Il n'est pas utile de rappeler la distinction opérée par le droit des procédures collectives entre les créances antérieures et les créances postérieures (de l'article L.621-40 sous l'ancienne codification en vigueur avant le 1er janvier 2006).

Le Bâtonnier doit " s'affranchir " de ce débat souvent délicat, ce qui permettra à l'Avocat de contourner la règle de la suspension des poursuites individuelles.

La Cour de Cassation a donc, en consacrant l'autonomie de la procédure de taxation d'honoraires, donné à la créance d'honoraires de l'Avocat une véritable prééminence.

Le débat pourra paraître théorique puisque le débiteur insolvable ne pourra pas, dans la majorité des cas, faire face à sa dette à l'égard de son Avocat, comme au passif de sa procédure collective.

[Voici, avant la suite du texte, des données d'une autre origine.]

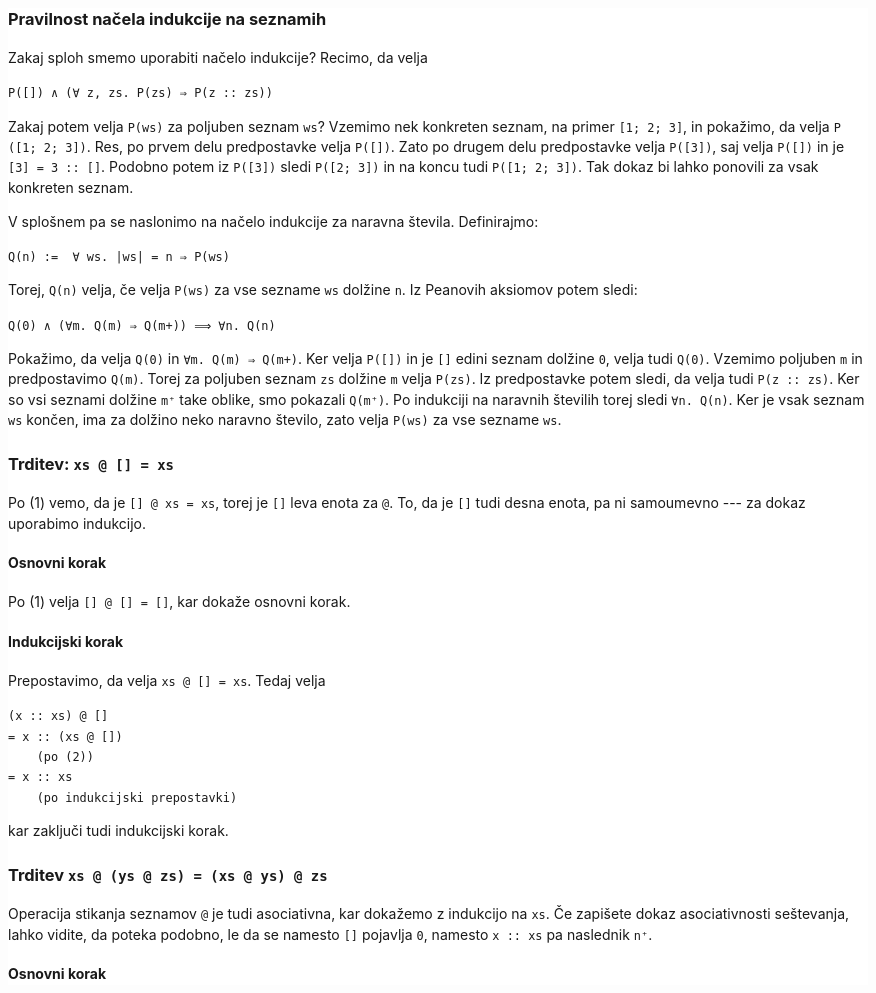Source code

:### Pravilnost načela indukcije na seznamih

Zakaj sploh smemo uporabiti načelo indukcije? Recimo, da velja

    P([]) ∧ (∀ z, zs. P(zs) ⇒ P(z :: zs))

Zakaj potem velja `P(ws)` za poljuben seznam `ws`? Vzemimo nek konkreten seznam, na primer `[1; 2; 3]`, in pokažimo, da velja `P([1; 2; 3])`. Res, po prvem delu predpostavke velja `P([])`. Zato po drugem delu predpostavke velja `P([3])`, saj velja `P([])` in je `[3] = 3 :: []`. Podobno potem iz `P([3])` sledi `P([2; 3])` in na koncu tudi `P([1; 2; 3])`. Tak dokaz bi lahko ponovili za vsak konkreten seznam.

V splošnem pa se naslonimo na načelo indukcije za naravna števila. Definirajmo:

    Q(n) :=  ∀ ws. |ws| = n ⇒ P(ws)

Torej, `Q(n)` velja, če velja `P(ws)` za vse sezname `ws` dolžine `n`. Iz Peanovih aksiomov potem sledi:

    Q(0) ∧ (∀m. Q(m) ⇒ Q(m+)) ⟹ ∀n. Q(n)

Pokažimo, da velja `Q(0)` in `∀m. Q(m) ⇒ Q(m+)`. Ker velja `P([])` in je `[]` edini seznam dolžine `0`, velja tudi `Q(0)`. Vzemimo poljuben `m` in predpostavimo `Q(m)`. Torej za poljuben seznam `zs` dolžine `m` velja `P(zs)`. Iz predpostavke potem sledi, da velja tudi `P(z :: zs)`. Ker so vsi seznami dolžine `m⁺` take oblike, smo pokazali `Q(m⁺)`. Po indukciji na naravnih številih torej sledi `∀n. Q(n)`. Ker je vsak seznam `ws` končen, ima za dolžino neko naravno število, zato velja `P(ws)` za vse sezname `ws`.

### Trditev: `xs @ [] = xs`

Po (1) vemo, da je `[] @ xs = xs`, torej je `[]` leva enota za `@`. To, da je `[]` tudi desna enota, pa ni samoumevno --- za dokaz uporabimo indukcijo.

#### Osnovni korak

Po (1) velja `[] @ [] = []`, kar dokaže osnovni korak.

#### Indukcijski korak

Prepostavimo, da velja `xs @ [] = xs`. Tedaj velja

    (x :: xs) @ []
    = x :: (xs @ [])
        (po (2))
    = x :: xs
        (po indukcijski prepostavki)

kar zaključi tudi indukcijski korak.


### Trditev `xs @ (ys @ zs) = (xs @ ys) @ zs`

Operacija stikanja seznamov `@` je tudi asociativna, kar dokažemo z indukcijo na `xs`. Če zapišete dokaz asociativnosti seštevanja, lahko vidite, da poteka podobno, le da se namesto `[]` pojavlja `0`, namesto `x :: xs` pa naslednik `n⁺`.

#### Osnovni korak
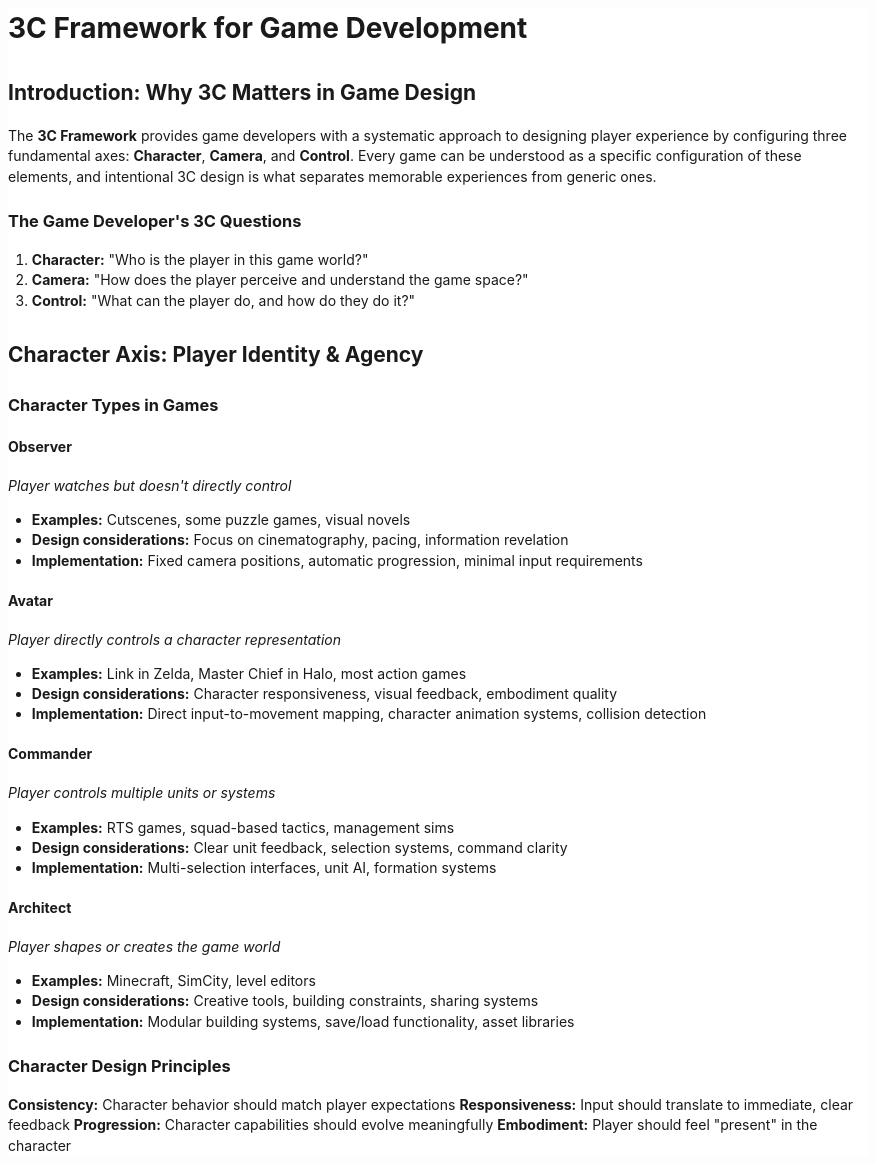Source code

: # 3C Framework for Game Development

## Introduction: Why 3C Matters in Game Design

The **3C Framework** provides game developers with a systematic approach to designing player experience by configuring three fundamental axes: **Character**, **Camera**, and **Control**. Every game can be understood as a specific configuration of these elements, and intentional 3C design is what separates memorable experiences from generic ones.

### The Game Developer's 3C Questions
1. **Character:** "Who is the player in this game world?"
2. **Camera:** "How does the player perceive and understand the game space?"
3. **Control:** "What can the player do, and how do they do it?"

## Character Axis: Player Identity & Agency

### **Character Types in Games**

#### **Observer**
*Player watches but doesn't directly control*
- **Examples:** Cutscenes, some puzzle games, visual novels
- **Design considerations:** Focus on cinematography, pacing, information revelation
- **Implementation:** Fixed camera positions, automatic progression, minimal input requirements

#### **Avatar**
*Player directly controls a character representation*
- **Examples:** Link in Zelda, Master Chief in Halo, most action games
- **Design considerations:** Character responsiveness, visual feedback, embodiment quality
- **Implementation:** Direct input-to-movement mapping, character animation systems, collision detection

#### **Commander**
*Player controls multiple units or systems*
- **Examples:** RTS games, squad-based tactics, management sims
- **Design considerations:** Clear unit feedback, selection systems, command clarity
- **Implementation:** Multi-selection interfaces, unit AI, formation systems

#### **Architect**
*Player shapes or creates the game world*
- **Examples:** Minecraft, SimCity, level editors
- **Design considerations:** Creative tools, building constraints, sharing systems
- **Implementation:** Modular building systems, save/load functionality, asset libraries

### **Character Design Principles**

**Consistency:** Character behavior should match player expectations
**Responsiveness:** Input should translate to immediate, clear feedback
**Progression:** Character capabilities should evolve meaningfully
**Embodiment:** Player should feel "present" in the character
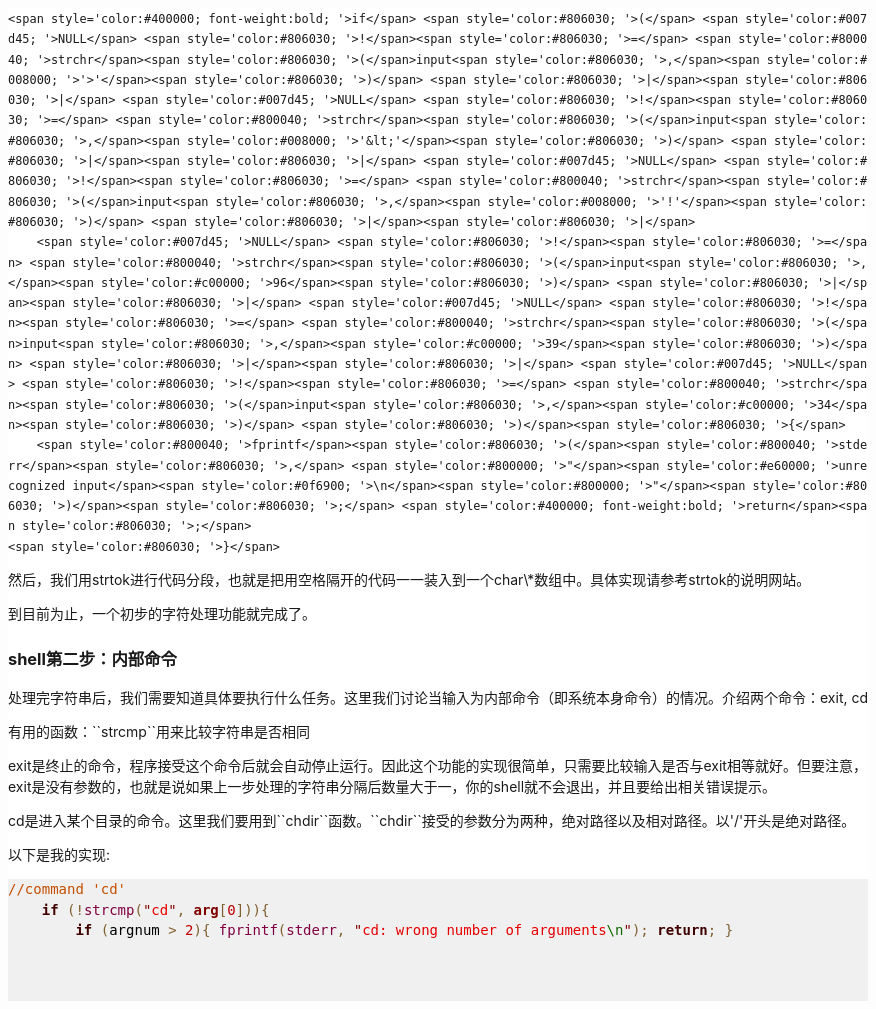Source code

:     <span style='color:#400000; font-weight:bold; '>if</span> <span style='color:#806030; '>(</span> <span style='color:#007d45; '>NULL</span> <span style='color:#806030; '>!</span><span style='color:#806030; '>=</span> <span style='color:#800040; '>strchr</span><span style='color:#806030; '>(</span>input<span style='color:#806030; '>,</span><span style='color:#008000; '>'>'</span><span style='color:#806030; '>)</span> <span style='color:#806030; '>|</span><span style='color:#806030; '>|</span> <span style='color:#007d45; '>NULL</span> <span style='color:#806030; '>!</span><span style='color:#806030; '>=</span> <span style='color:#800040; '>strchr</span><span style='color:#806030; '>(</span>input<span style='color:#806030; '>,</span><span style='color:#008000; '>'&lt;'</span><span style='color:#806030; '>)</span> <span style='color:#806030; '>|</span><span style='color:#806030; '>|</span> <span style='color:#007d45; '>NULL</span> <span style='color:#806030; '>!</span><span style='color:#806030; '>=</span> <span style='color:#800040; '>strchr</span><span style='color:#806030; '>(</span>input<span style='color:#806030; '>,</span><span style='color:#008000; '>'!'</span><span style='color:#806030; '>)</span> <span style='color:#806030; '>|</span><span style='color:#806030; '>|</span> 
        <span style='color:#007d45; '>NULL</span> <span style='color:#806030; '>!</span><span style='color:#806030; '>=</span> <span style='color:#800040; '>strchr</span><span style='color:#806030; '>(</span>input<span style='color:#806030; '>,</span><span style='color:#c00000; '>96</span><span style='color:#806030; '>)</span> <span style='color:#806030; '>|</span><span style='color:#806030; '>|</span> <span style='color:#007d45; '>NULL</span> <span style='color:#806030; '>!</span><span style='color:#806030; '>=</span> <span style='color:#800040; '>strchr</span><span style='color:#806030; '>(</span>input<span style='color:#806030; '>,</span><span style='color:#c00000; '>39</span><span style='color:#806030; '>)</span> <span style='color:#806030; '>|</span><span style='color:#806030; '>|</span> <span style='color:#007d45; '>NULL</span> <span style='color:#806030; '>!</span><span style='color:#806030; '>=</span> <span style='color:#800040; '>strchr</span><span style='color:#806030; '>(</span>input<span style='color:#806030; '>,</span><span style='color:#c00000; '>34</span><span style='color:#806030; '>)</span> <span style='color:#806030; '>)</span><span style='color:#806030; '>{</span>
        <span style='color:#800040; '>fprintf</span><span style='color:#806030; '>(</span><span style='color:#800040; '>stderr</span><span style='color:#806030; '>,</span> <span style='color:#800000; '>"</span><span style='color:#e60000; '>unrecognized input</span><span style='color:#0f6900; '>\n</span><span style='color:#800000; '>"</span><span style='color:#806030; '>)</span><span style='color:#806030; '>;</span> <span style='color:#400000; font-weight:bold; '>return</span><span style='color:#806030; '>;</span>
    <span style='color:#806030; '>}</span>
</pre>
<p>然后，我们用strtok进行代码分段，也就是把用空格隔开的代码一一装入到一个char\*数组中。具体实现请参考strtok的说明网站。</p>
<p>到目前为止，一个初步的字符处理功能就完成了。</p>


<h3><a id=a2>shell第二步：内部命令</a></h3>
处理完字符串后，我们需要知道具体要执行什么任务。这里我们讨论当输入为内部命令（即系统本身命令）的情况。介绍两个命令：exit, cd
<p>有用的函数：``strcmp``用来比较字符串是否相同</p>
<p>exit是终止的命令，程序接受这个命令后就会自动停止运行。因此这个功能的实现很简单，只需要比较输入是否与exit相等就好。但要注意，exit是没有参数的，也就是说如果上一步处理的字符串分隔后数量大于一，你的shell就不会退出，并且要给出相关错误提示。
<p>cd是进入某个目录的命令。这里我们要用到``chdir``函数。``chdir``接受的参数分为两种，绝对路径以及相对路径。以'/'开头是绝对路径。

以下是我的实现:
<pre style='color:#000000;background:#f1f0f0;'><span style='color:#c34e00; '>//command 'cd'</span>
    <span style='color:#400000; font-weight:bold; '>if</span> <span style='color:#806030; '>(</span><span style='color:#806030; '>!</span><span style='color:#800040; '>strcmp</span><span style='color:#806030; '>(</span><span style='color:#800000; '>"</span><span style='color:#e60000; '>cd</span><span style='color:#800000; '>"</span><span style='color:#806030; '>,</span> <span style='color:#800000; font-weight:bold; '>arg</span><span style='color:#806030; '>[</span><span style='color:#c00000; '>0</span><span style='color:#806030; '>]</span><span style='color:#806030; '>)</span><span style='color:#806030; '>)</span><span style='color:#806030; '>{</span>
        <span style='color:#400000; font-weight:bold; '>if</span> <span style='color:#806030; '>(</span>argnum <span style='color:#806030; '>></span> <span style='color:#c00000; '>2</span><span style='color:#806030; '>)</span><span style='color:#806030; '>{</span> <span style='color:#800040; '>fprintf</span><span style='color:#806030; '>(</span><span style='color:#800040; '>stderr</span><span style='color:#806030; '>,</span> <span style='color:#800000; '>"</span><span style='color:#e60000; '>cd: wrong number of arguments</span><span style='color:#0f6900; '>\n</span><span style='color:#800000; '>"</span><span style='color:#806030; '>)</span><span style='color:#806030; '>;</span> <span style='color:#400000; font-weight:bold; '>return</span><span style='color:#806030; '>;</span> <span style='color:#806030; '>}</span>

Il ne faut toutefois pas occulter l'intérêt pratique pour les Avocats de bénéficier, pour la fixation et le recouvrement de leurs honoraires, d'une procédure qui n'est pas affectée par les vicissitudes et les contraintes de la procédure collective.

C'est uniquement au stade de l'exécution que l'Avocat se trouvera confronté à l'insolvabilité de son client.

 

Monsieur Jean-Pierre DEPASSE.
 Délégué Régional et Administrateur de l'ANAAFA.